# Page text:
==========

Left: Ottmar Obermaier, ‘Der Sieger’. GDK 1937, room 2. Plaster statue. Depicted in ‘Der Tagesspiegel’, 25 October 2011.
Right: Ottmar Obermaier, ‘The Victress’ (‘Die Siegerin’, also named ‘Figur für das Grabmal eines Jägers’). GDK 1939, room 8. Bought by Adolf Hitler for 13.500 RM.
   

Ottmar Obermaier, ‘Der Fechter’ (‘The Fencer’). Allach porcelain desigened by Obermaier. An example of an Allach figure ‘Der Fechter, is portrayed in the background of this painting (left) by Josef Vietze, displayed at the GDK 1941. The painting is in the possession of the US Army Center of Military History, Washington. Depicted is SS-Gruppenführer Reinhard Heydrich, who was a fanatic fencer himself. In the SS, sports and being able-bodied were rather popular as they were preparation for the fight. Also depicted in ‘Das Bild’, 1941.
   

Ottmar Obermaier, ‘Der Fencer’, executed in bronze. Height including base: 45 cm. Bronze version of the famous figure by the Allach Porcelain Manufactory.
This bronze version was presented by Heydrich himself in 1937 to the best fencer in Germany. Later owned by Franz Nagy (1888 – 1959), one of the first directors of the Allach Porcelain Manufactory (Nagy also owned the ‘Victor’ in bronze). Sold by a German auction house in 2008.
   

Left: Oberführer Karl Diebitsch, looking at the Allach figure ‘Der Fencer’ designed by Ottmar Obermaier. Diebitsch founded, together with his business partner Franz Nagy, the Allach Porcelain Manufactory. The photo was published in the ‘SS Kalender 1939’; the text right on top reads: ‘Display-cabinet of the SS-Porzellanmanufaktur Allach’.

==========

# Recorded information:
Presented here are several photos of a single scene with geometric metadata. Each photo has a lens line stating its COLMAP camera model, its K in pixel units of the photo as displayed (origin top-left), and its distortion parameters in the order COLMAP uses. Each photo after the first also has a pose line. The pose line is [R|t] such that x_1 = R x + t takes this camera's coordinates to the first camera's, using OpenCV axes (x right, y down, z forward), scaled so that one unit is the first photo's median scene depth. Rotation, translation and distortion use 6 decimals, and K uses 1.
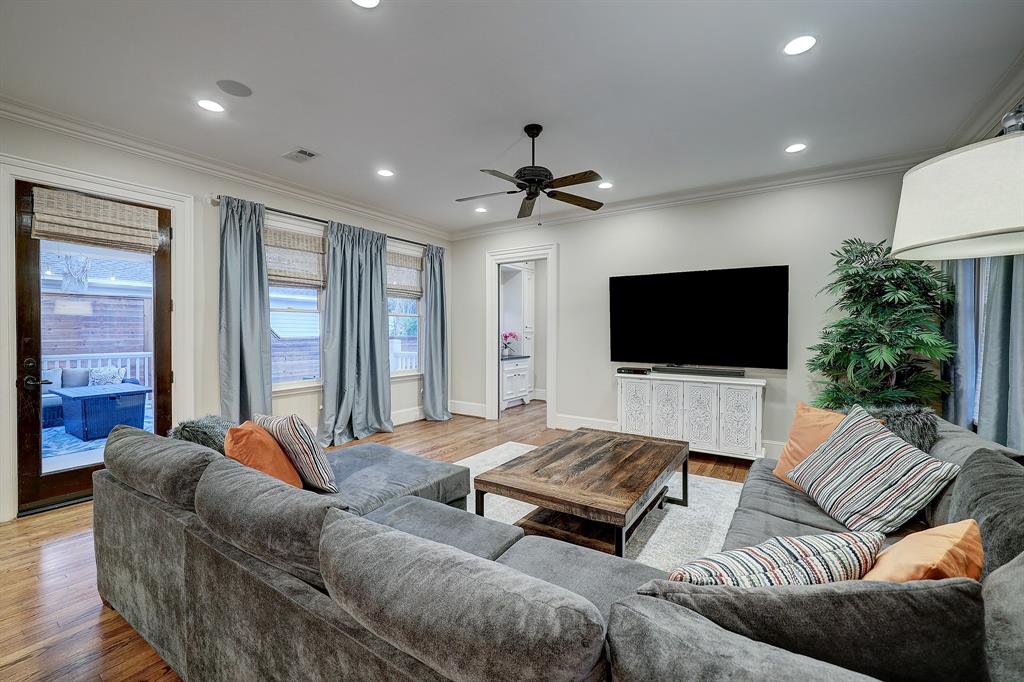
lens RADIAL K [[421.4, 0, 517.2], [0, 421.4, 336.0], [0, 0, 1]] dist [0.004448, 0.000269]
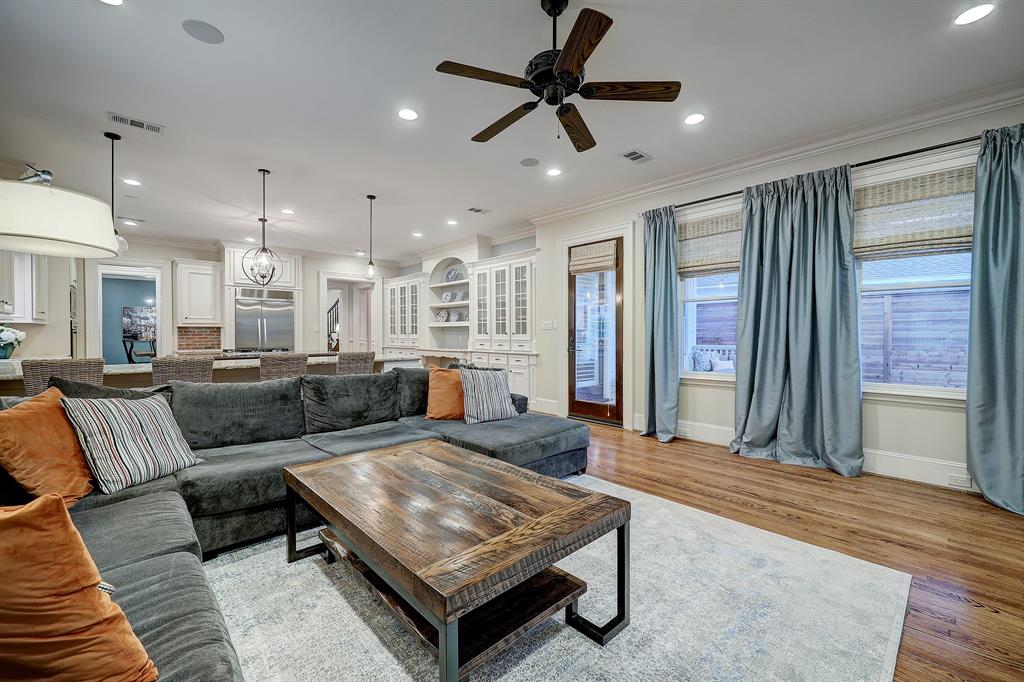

==========

# Work request 1:
Name every person mentioned in the text on Ottmar Obermaier's figures.
# Work request 2:
Answer these from the text on Ottmar Obermaier's figures, one line each:
(a) How much did Adolf Hitler pay for ‘The Victress’?
(b) What is the height, including base, of the bronze ‘Der Fencer’?
(c) Who holds the painting by Josef Vietze?
# Work request 3:
Please output the passage of the text on Ottmar Obermaier's figures that begins at the words "Left: Oberführer Karl" and stops after "of the SS-Porzellanmanufaktur Allach’.".

# Your response 1:
Ottmar Obermaier
Adolf Hitler
Josef Vietze
Reinhard Heydrich
Franz Nagy
Karl Diebitsch

# Your response 2:
(a) 13.500 RM
(b) 45 cm
(c) The US Army Center of Military History, Washington

# Your response 3:
Left: Oberführer Karl Diebitsch, looking at the Allach figure ‘Der Fencer’ designed by Ottmar Obermaier. Diebitsch founded, together with his business partner Franz Nagy, the Allach Porcelain Manufactory. The photo was published in the ‘SS Kalender 1939’; the text right on top reads: ‘Display-cabinet of the SS-Porzellanmanufaktur Allach’.